# Aim of the task:
Can you pull every line from all the records below and copy each one word for word, with the pictures left out?

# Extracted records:
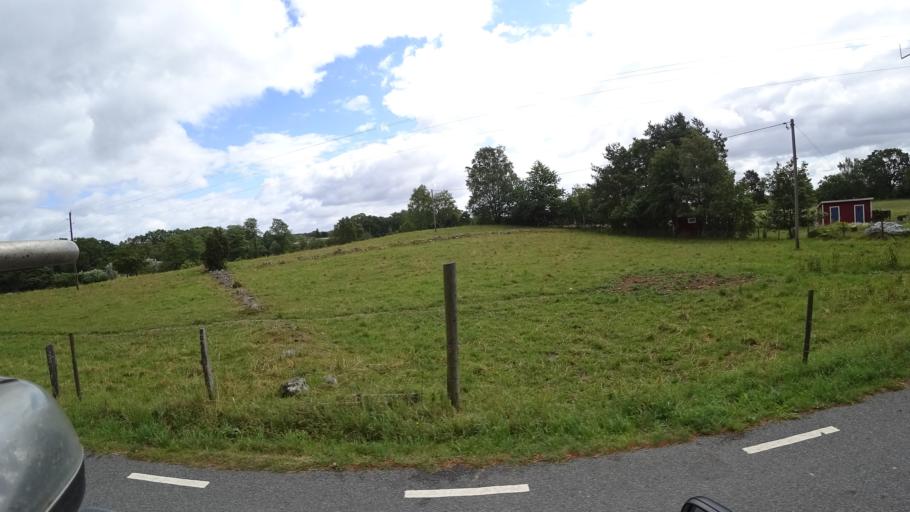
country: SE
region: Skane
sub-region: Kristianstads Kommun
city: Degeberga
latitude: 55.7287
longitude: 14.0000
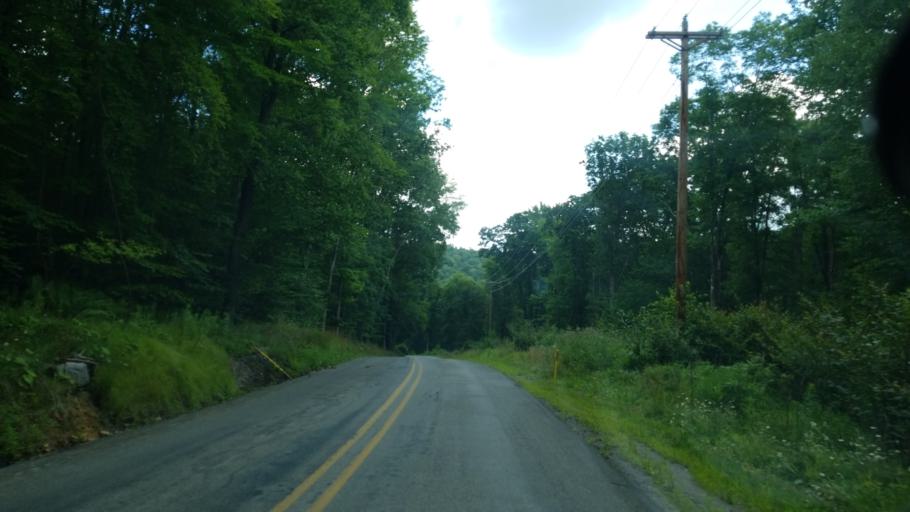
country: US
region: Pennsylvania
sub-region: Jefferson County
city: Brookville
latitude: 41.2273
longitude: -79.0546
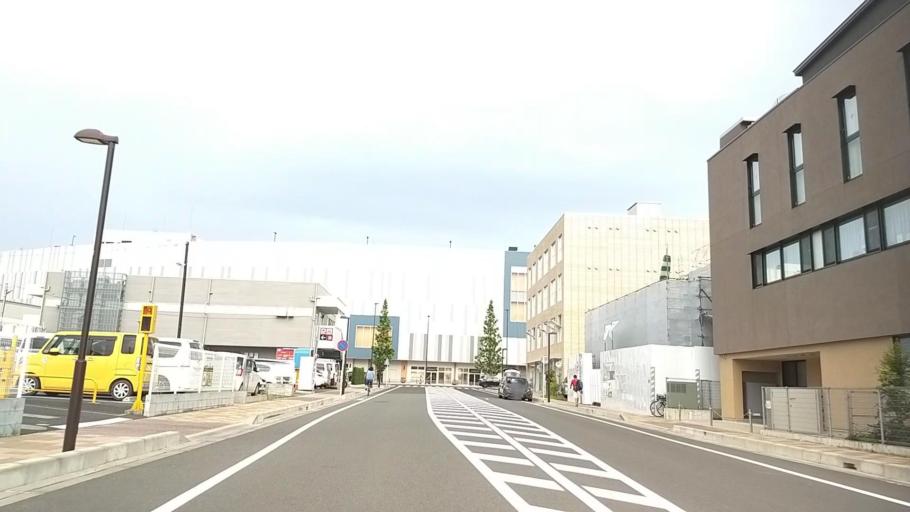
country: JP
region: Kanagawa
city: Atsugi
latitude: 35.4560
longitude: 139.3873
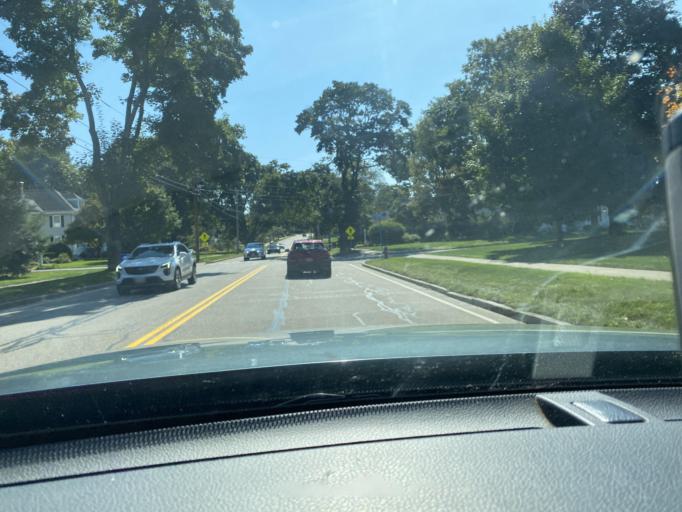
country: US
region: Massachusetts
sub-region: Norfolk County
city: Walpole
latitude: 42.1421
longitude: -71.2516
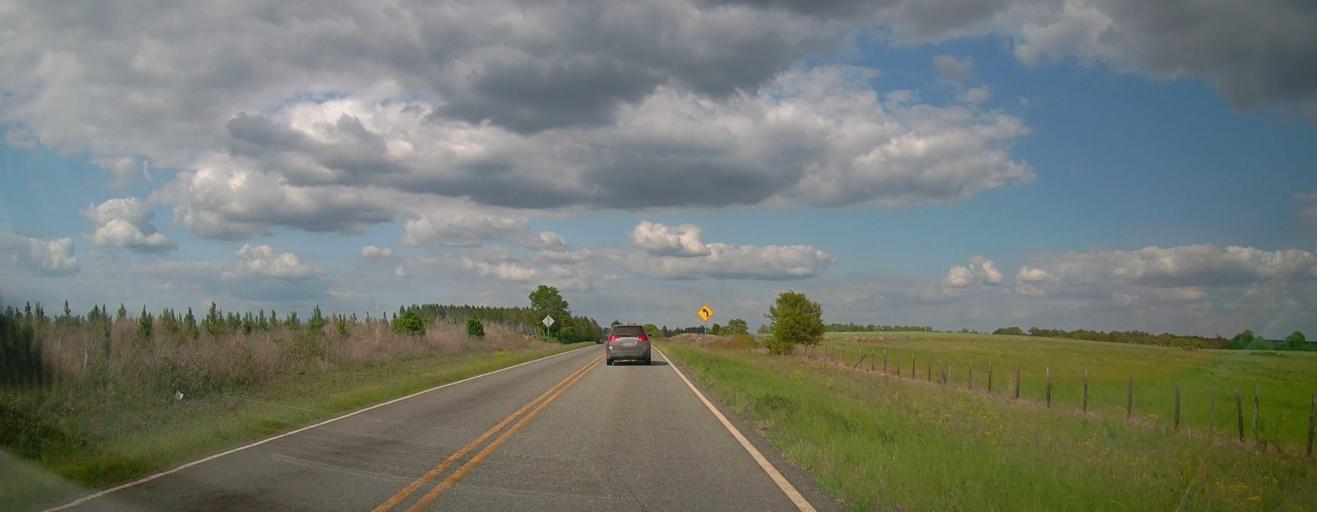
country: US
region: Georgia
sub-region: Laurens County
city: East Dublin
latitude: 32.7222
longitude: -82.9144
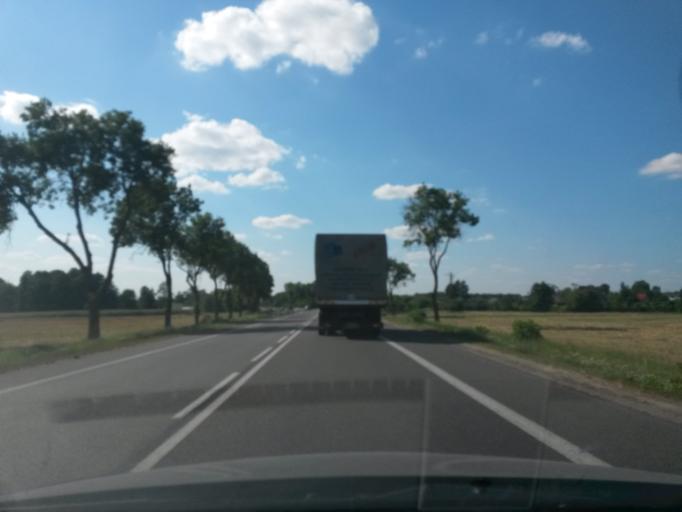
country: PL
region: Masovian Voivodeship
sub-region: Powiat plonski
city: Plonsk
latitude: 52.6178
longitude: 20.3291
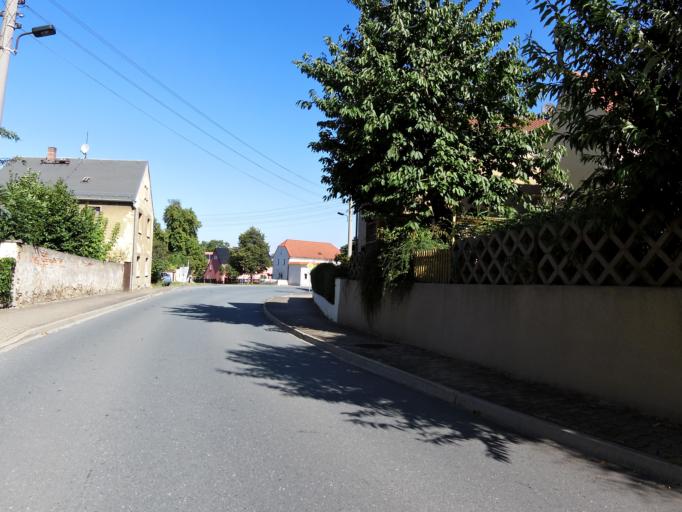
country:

# Solution to the exercise:
country: SE
region: Skane
sub-region: Kristianstads Kommun
city: Degeberga
latitude: 55.7287
longitude: 14.0000
country: US
region: Pennsylvania
sub-region: Jefferson County
city: Brookville
latitude: 41.2273
longitude: -79.0546
country: JP
region: Kanagawa
city: Atsugi
latitude: 35.4560
longitude: 139.3873
country: US
region: Massachusetts
sub-region: Norfolk County
city: Walpole
latitude: 42.1421
longitude: -71.2516
country: US
region: Georgia
sub-region: Laurens County
city: East Dublin
latitude: 32.7222
longitude: -82.9144
country: PL
region: Masovian Voivodeship
sub-region: Powiat plonski
city: Plonsk
latitude: 52.6178
longitude: 20.3291
country:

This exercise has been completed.